- **INSTRUCTIONS TO FOLLOW**
Edit the lines below so that "series" becomes "data set" and nothing else changes, and leave out the pictures.
BEGIN EXTRACTED ENTRIES
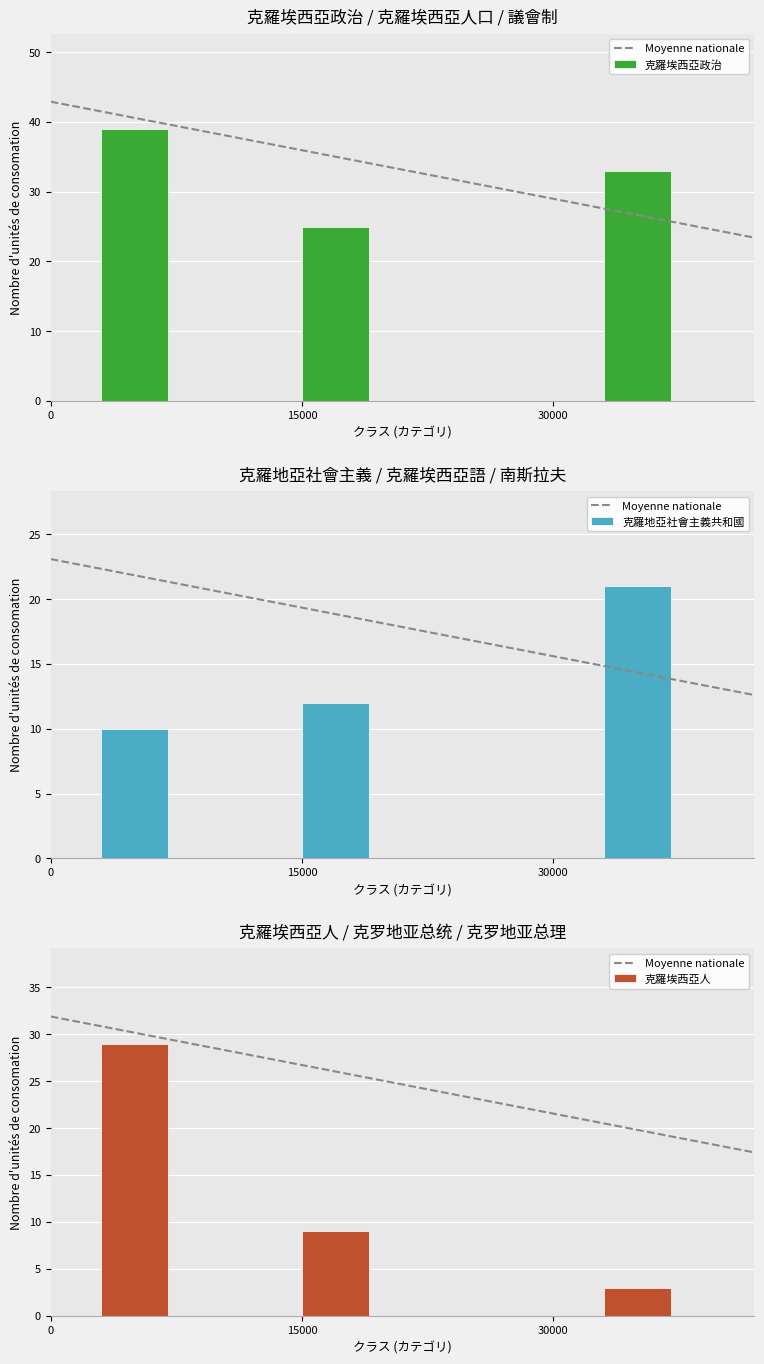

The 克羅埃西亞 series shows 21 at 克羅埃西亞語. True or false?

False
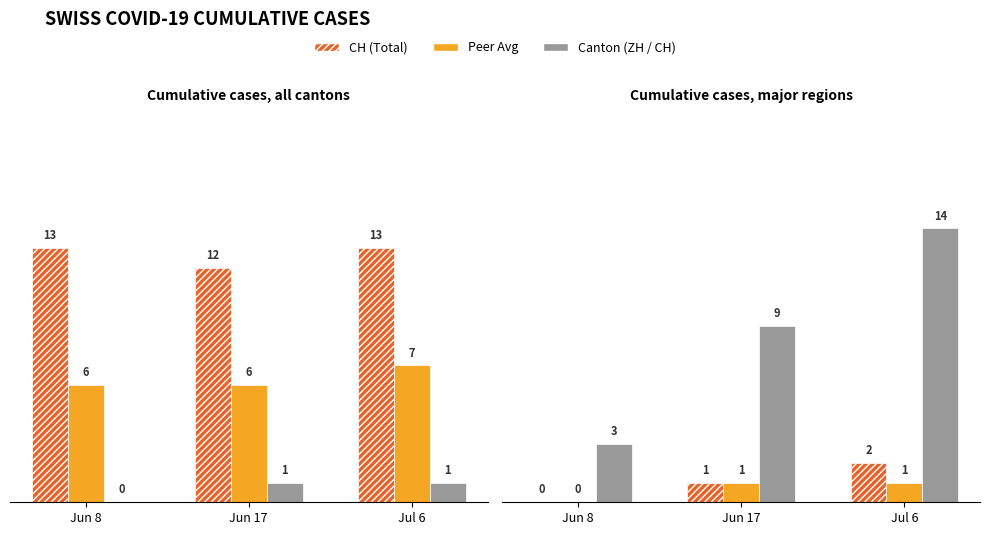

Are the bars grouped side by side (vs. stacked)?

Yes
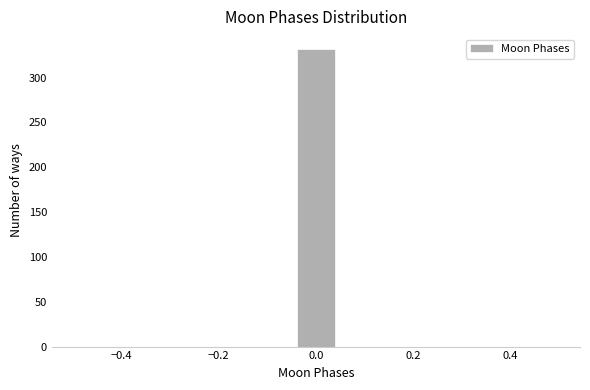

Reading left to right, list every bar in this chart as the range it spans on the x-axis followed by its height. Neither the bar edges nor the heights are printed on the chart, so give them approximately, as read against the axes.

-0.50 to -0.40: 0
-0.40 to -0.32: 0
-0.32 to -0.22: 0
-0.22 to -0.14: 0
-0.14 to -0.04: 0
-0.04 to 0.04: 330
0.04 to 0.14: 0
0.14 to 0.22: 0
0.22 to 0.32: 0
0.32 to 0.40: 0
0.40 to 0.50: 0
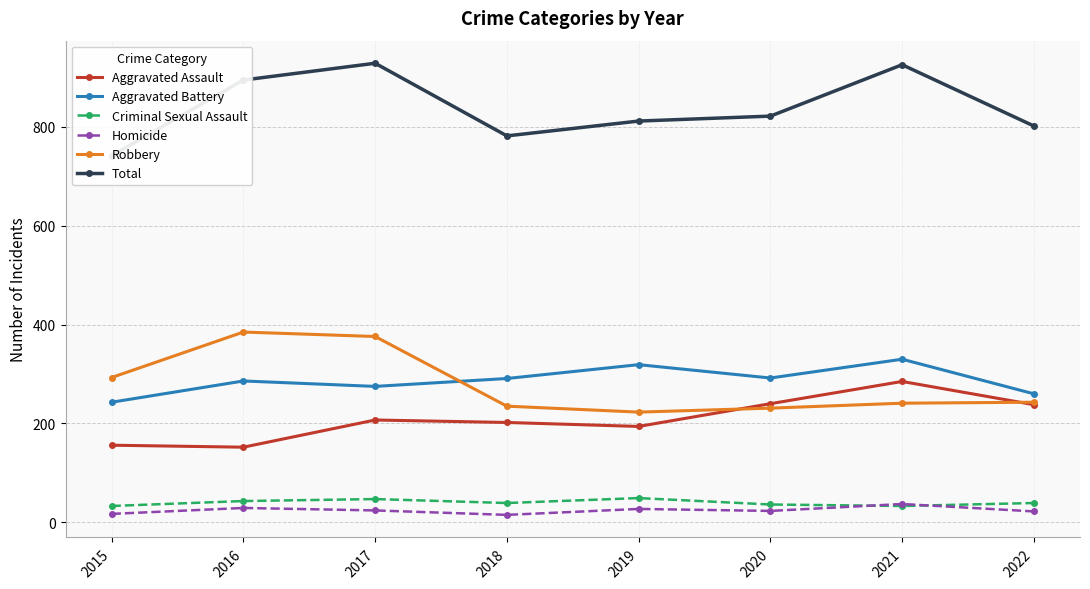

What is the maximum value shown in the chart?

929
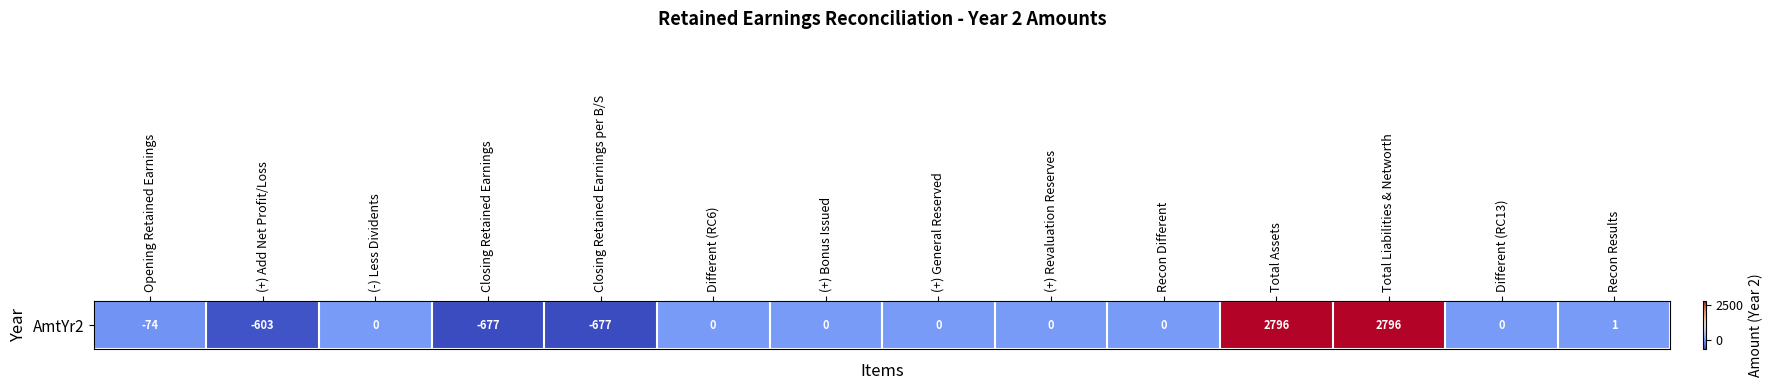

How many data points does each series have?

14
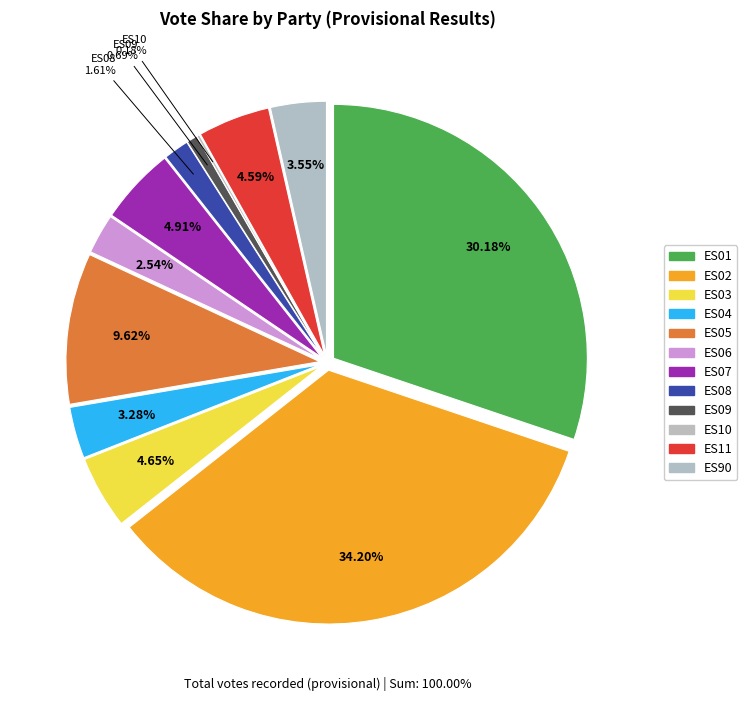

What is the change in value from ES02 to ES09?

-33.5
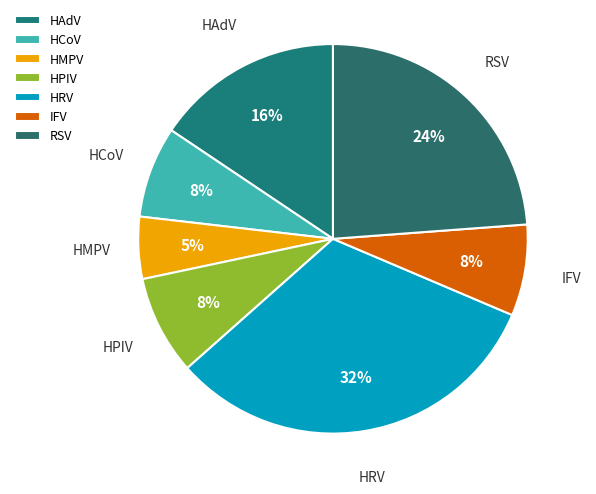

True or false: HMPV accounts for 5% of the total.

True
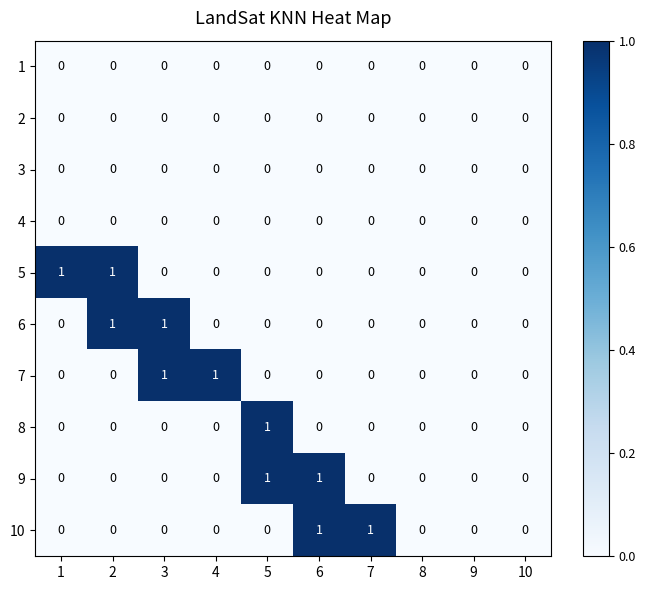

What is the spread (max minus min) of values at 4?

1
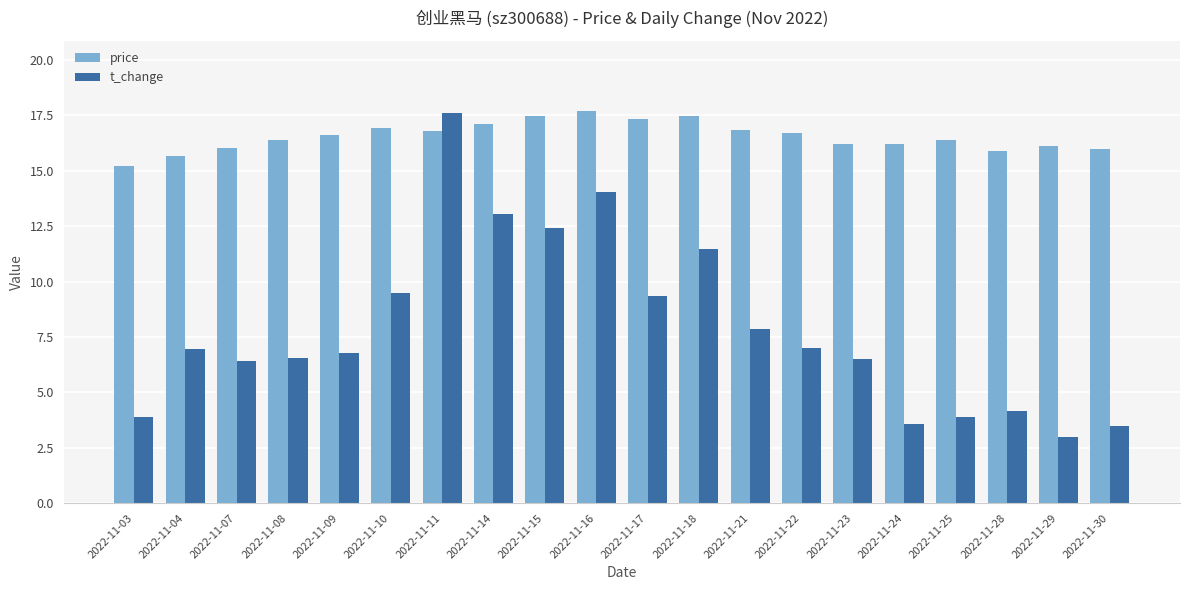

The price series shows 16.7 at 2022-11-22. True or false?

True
END EXTRACTED ENTRIES
- **WRITTEN ANSWER**
The 克羅埃西亞 data set shows 21 at 克羅埃西亞語. True or false?

False

Are the bars grouped side by side (vs. stacked)?

Yes

Reading left to right, list every bar in this chart as the range it spans on the x-axis followed by its height. Neither the bar edges nor the heights are printed on the chart, so give them approximately, as read against the axes.

-0.50 to -0.40: 0
-0.40 to -0.32: 0
-0.32 to -0.22: 0
-0.22 to -0.14: 0
-0.14 to -0.04: 0
-0.04 to 0.04: 330
0.04 to 0.14: 0
0.14 to 0.22: 0
0.22 to 0.32: 0
0.32 to 0.40: 0
0.40 to 0.50: 0

What is the maximum value shown in the chart?

929

How many data points does each data set have?

14

What is the change in value from ES02 to ES09?

-33.5

True or false: HMPV accounts for 5% of the total.

True

What is the spread (max minus min) of values at 4?

1

The price data set shows 16.7 at 2022-11-22. True or false?

True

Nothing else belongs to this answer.